04 Oct 2019

September has been a busy month for all those involved in child protection, with events and celebrations nearly every day as part of National Child Protection Week and Foster and Kinship Carers Week.

September has been a busy month for all those involved in child protection, with events and celebrations nearly every day as part of National Child Protection Week and Foster and Kinship Carers Week.

Thank you to everyone who helped us coordinate these events and activities - these celebrations would not have been possible without your help.

  • Carer lunches and dinners

    We hosted 21 lunches and dinners across South Australia to thank carers and celebrate their work, in partnership with a range of non-government agencies. More than 500 carers attended the events and feedback from has been overwhelmingly positive. Thank you to all carers for their attendance - we hope you had a fantastic time.

    We would also like to say a big thank you GOGO events (a social enterprise) who partnered with us to produce many of these events.

  • Royal Adelaide Show stall: 30 Aug to 8 Sept

    More than 500 people visited our booth at the Royal Adelaide Show, where volunteers and staff provided information on how to become a carer. 80 existing carers also stopped by and we were able to personally thank them and give them a small gift. One agency member reported that three people she had spoken to contacted her the next day to register interest for a foster care information seminar.

    The adults and children who attended the booth also left messages for carers, thanking them for their tremendous efforts towards child protection.
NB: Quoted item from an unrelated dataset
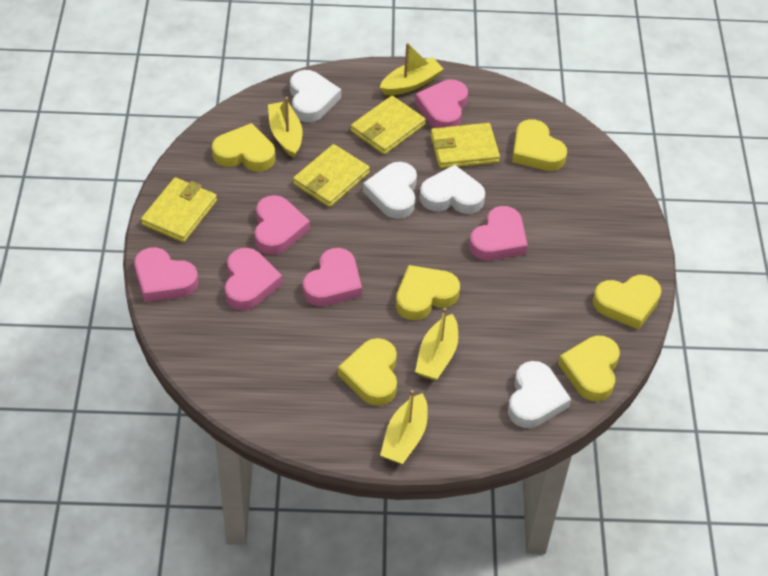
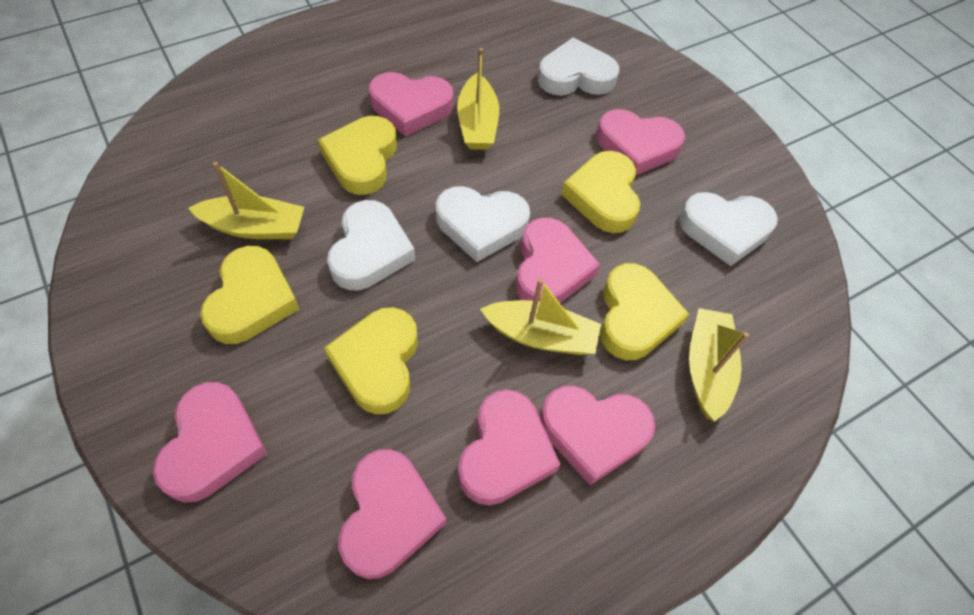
pink heart: 6 -> 7
yellow heart: 6 -> 5
yellow wallet: 4 -> 0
    We would like to thank Connecting Foster and Kinship Carers SA for their dedication to making the stall a success. We would also like to thank carers and the following foster and kinship care agencies for taking the time to staff the Royal Show stand:

    • ac.care
    • Aboriginal Family Support Services (AFSS)
    • AnglicareSA
    • Centacare
    • Key Assets
    • Lutheran Community Care
    • Uniting Country SA
  • A new website for carers

    To support carers in their important role, we launched a new online carer platform with information and resources in an easy–to-use format. This includes an updated version of Who Can Say OK?, with ‘at a glance’ guides to help carers understand who needs to be involved in day-to-day decisions about their child.

    Carer thank you cards

    Carers received a card from the Minister for Child Protection, Hon Rachel Sanderson MP, and the Chief Executive Officer of the Department for Child Protection, Cathy Taylor, thanking them for their dedication to the vulnerable children and young people in their care.

    You can also view videos featuring both Hon Rachel Sanderson MP and Cathy Taylor thanking carers for their efforts.

  • The Secretariat of National Aboriginal and Islander Child Care (SNAICC) National Conference: 2-5 Sept

    This year the SNAICC national conference was held in Adelaide. This conference was centered on promoting a safer future for Aboriginal children, young people and families. The conference provided the opportunity for many Aboriginal organisations, policy makers, researchers, government representatives, other non-government organisations and industry representatives to gather and make renewed commitments to Aboriginal and Torres Strait Islander children and young people.

  • Putting children first: changing the way we frame parenting to improve child wellbeing in Australia: 6 Sept

    280 people attended this NAPCAN Q&A forum, featuring a keynote presentation from Dr Nat Kendall-Taylor. The Q&A panel was chaired by Chief Executive Cathy Taylor and featured Dr Prue McEvoy, Lead Psychiatric Director.

  • Karen Fitzgerald oration at the Australian Association for Infant Mental Health (AAIMHI) National Conference: 4-7 Sept

    Professor Mary Dozier from the University of Delaware spearheaded the Karen Fitzgerald Oration at the AAIMHI conference this year. Over 230 people gathered to listen to Professor Dozier present on how early adversity impacts brain and behavioural development of infants and young children. Among this crowd of 230 people were 25 DCP staff, looking to boost their professional knowledge.